▶ _Prompt_
Format a portion of the data as a Markdown table with the columns Row and Text, numbering each line and leaving out blank lines. Begin at the line that contains "Prestashop 301-omleidingen helpen je bij het", and stop after the line that contains "Het kernthema van de 301-omleidingen is om de".

Transcribed page contents
[Start of Attachment]

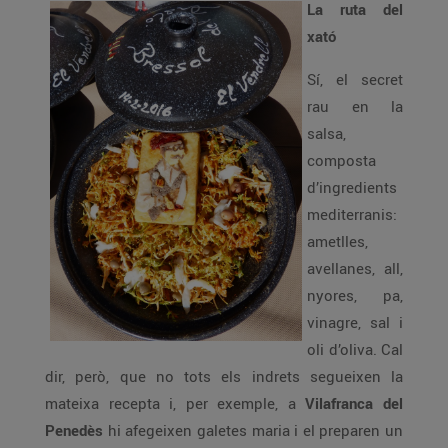
La ruta del
xató
Sí, el secret
rau en la
salsa,
composta
d’ingredients
mediterranis:
ametlles,
avellanes, all,
nyores, pa,
vinagre, sal i
oli d’oliva. Cal
dir, però, que no tots els indrets segueixen la
mateixa recepta i, per exemple, a
Vilafranca del
Penedès
hi afegeixen galetes maria i el preparen un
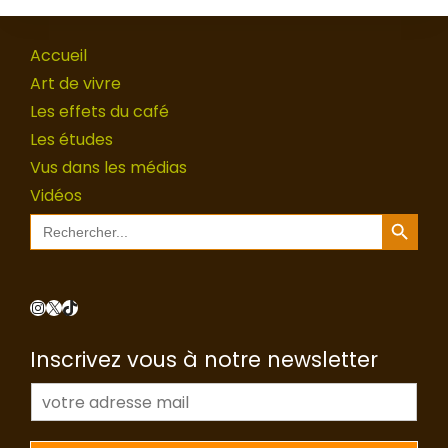
Accueil
Art de vivre
Les effets du café
Les études
Vus dans les médias
Vidéos
Search Button
Search
for:
Instagram
X
TikTok
Inscrivez vous à notre newsletter
E
-
m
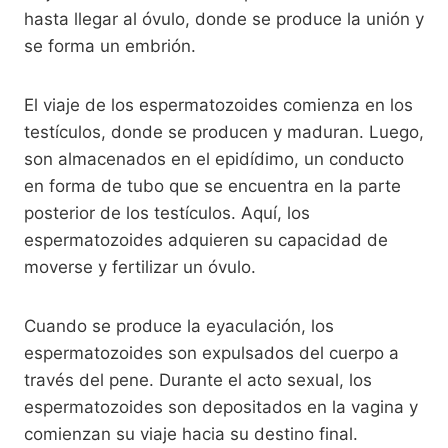
hasta llegar al óvulo, donde se produce la unión y
se forma un embrión.
El viaje de los espermatozoides comienza en los
testículos, donde se producen y maduran. Luego,
son almacenados en el epidídimo, un conducto
en forma de tubo que se encuentra en la parte
posterior de los testículos. Aquí, los
espermatozoides adquieren su capacidad de
moverse y fertilizar un óvulo.
Cuando se produce la eyaculación, los
espermatozoides son expulsados del cuerpo a
través del pene. Durante el acto sexual, los
espermatozoides son depositados en la vagina y
comienzan su viaje hacia su destino final.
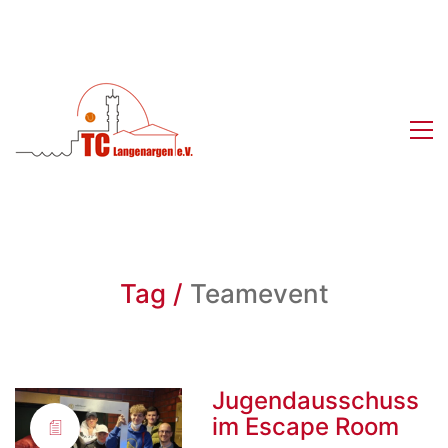
Tag /
Teamevent
Jugendausschuss
im Escape Room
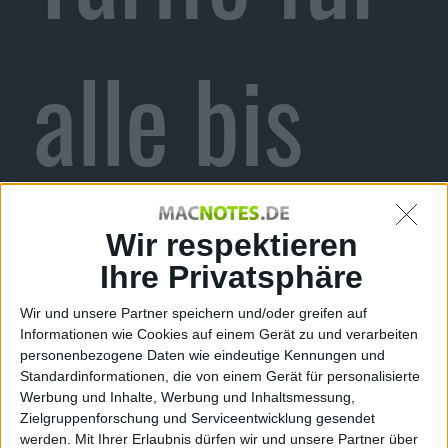
alle bis
2018,
Wir respektieren
Ihre Privatsphäre
Wir und unsere Partner speichern und/oder greifen auf
Informationen wie Cookies auf einem Gerät zu und verarbeiten
Zahlung
personenbezogene Daten wie eindeutige Kennungen und
Standardinformationen, die von einem Gerät für personalisierte
Werbung und Inhalte, Werbung und Inhaltsmessung,
Zielgruppenforschung und Serviceentwicklung gesendet
werden.
Mit Ihrer Erlaubnis dürfen wir und unsere Partner über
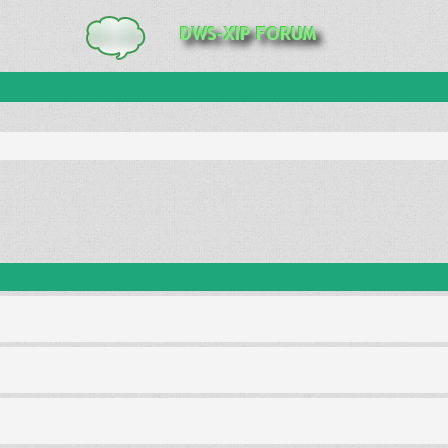
anie zaawansowane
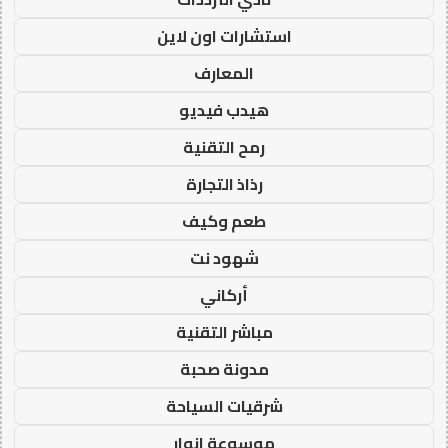
استشارات اون لاين
المعارف
هيدب فيديو
رمح التقنية
رذاذ التجارة
طعم وكيف
شهود نت
أركاني
مباشر التقنية
مدونة صحبة
شرقيات السياحة
موسوعة انوار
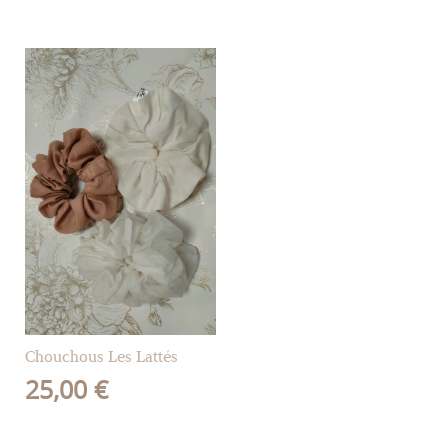
Chouchous Les Lattés
25,00
€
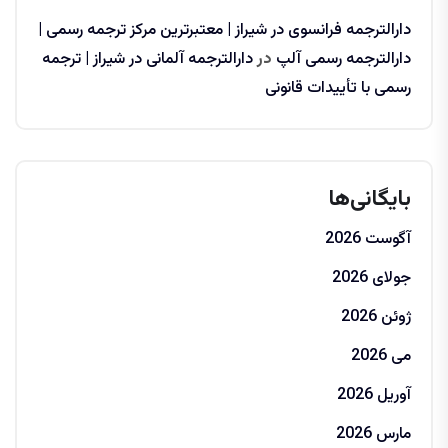
دارالترجمه فرانسوی در شیراز | معتبرترین مرکز ترجمه رسمی |
دارالترجمه رسمی آلپ
در
دارالترجمه آلمانی در شیراز | ترجمه
رسمی با تأییدات قانونی
بایگانی‌ها
آگوست 2026
جولای 2026
ژوئن 2026
می 2026
آوریل 2026
مارس 2026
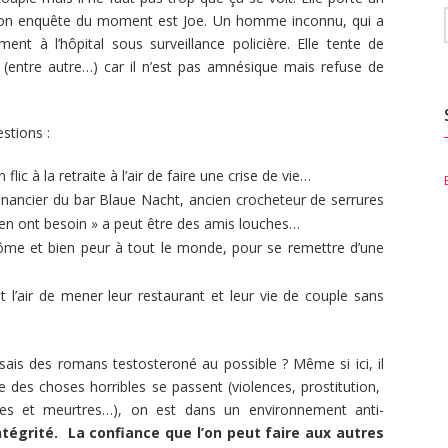
 Son enquête du moment est Joe. Un homme inconnu, qui a
t à l’hôpital sous surveillance policière. Elle tente de
s (entre autre…) car il n’est pas amnésique mais refuse de
stions :
flic à la retraite à l’air de faire une crise de vie…
tenancier du bar Blaue Nacht, ancien crocheteur de serrures
 en ont besoin » a peut être des amis louches…
antôme et bien peur à tout le monde, pour se remettre d’une
l’air de mener leur restaurant et leur vie de couple sans
sais des romans testosteroné au possible ? Même si ici, il
 des choses horribles se passent (violences, prostitution,
oires et meurtres…), on est dans un environnement anti-
ntégrité.
La confiance que l’on peut faire aux autres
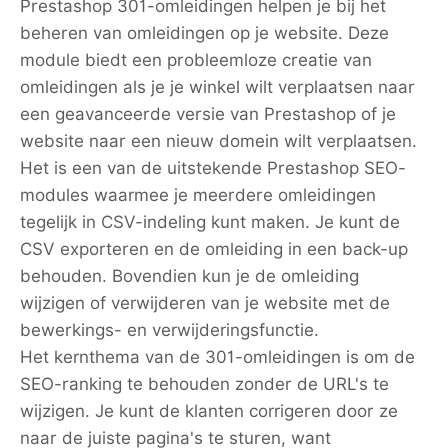
Prestashop 301-omleidingen helpen je bij het
beheren van omleidingen op je website. Deze
module biedt een probleemloze creatie van
omleidingen als je je winkel wilt verplaatsen naar
een geavanceerde versie van Prestashop of je
website naar een nieuw domein wilt verplaatsen.
Het is een van de uitstekende Prestashop SEO-
modules waarmee je meerdere omleidingen
tegelijk in CSV-indeling kunt maken. Je kunt de
CSV exporteren en de omleiding in een back-up
behouden. Bovendien kun je de omleiding
wijzigen of verwijderen van je website met de
bewerkings- en verwijderingsfunctie.
Het kernthema van de 301-omleidingen is om de
SEO-ranking te behouden zonder de URL's te
wijzigen. Je kunt de klanten corrigeren door ze
naar de juiste pagina's te sturen, want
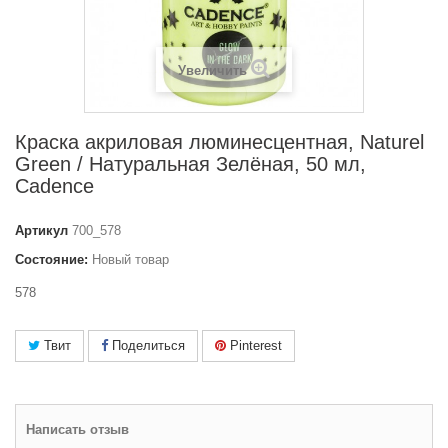
Увеличить
Краска акриловая люминесцентная, Naturel
Green / Натуральная Зелёная, 50 мл,
Cadence
Артикул
700_578
Состояние:
Новый товар
578
Твит
Поделиться
Pinterest
Написать отзыв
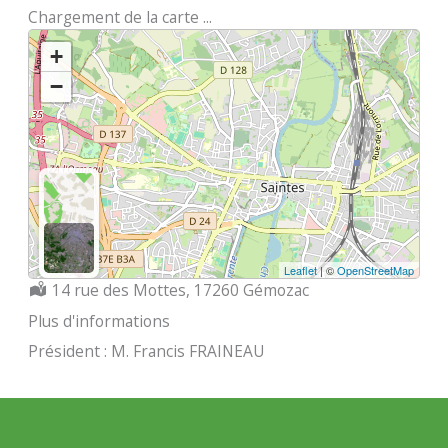
Chargement de la carte ...
+
−
Leaflet
| ©
OpenStreetMap
Localisation :
14 rue des Mottes, 17260 Gémozac
Plus d'informations
Président : M. Francis FRAINEAU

[End of Attachment]

▶ _Expected output_
| Row | Text |
|---|---|
| 1 | Prestashop 301-omleidingen helpen je bij het |
| 2 | beheren van omleidingen op je website. Deze |
| 3 | module biedt een probleemloze creatie van |
| 4 | omleidingen als je je winkel wilt verplaatsen naar |
| 5 | een geavanceerde versie van Prestashop of je |
| 6 | website naar een nieuw domein wilt verplaatsen. |
| 7 | Het is een van de uitstekende Prestashop SEO- |
| 8 | modules waarmee je meerdere omleidingen |
| 9 | tegelijk in CSV-indeling kunt maken. Je kunt de |
| 10 | CSV exporteren en de omleiding in een back-up |
| 11 | behouden. Bovendien kun je de omleiding |
| 12 | wijzigen of verwijderen van je website met de |
| 13 | bewerkings- en verwijderingsfunctie. |
| 14 | Het kernthema van de 301-omleidingen is om de |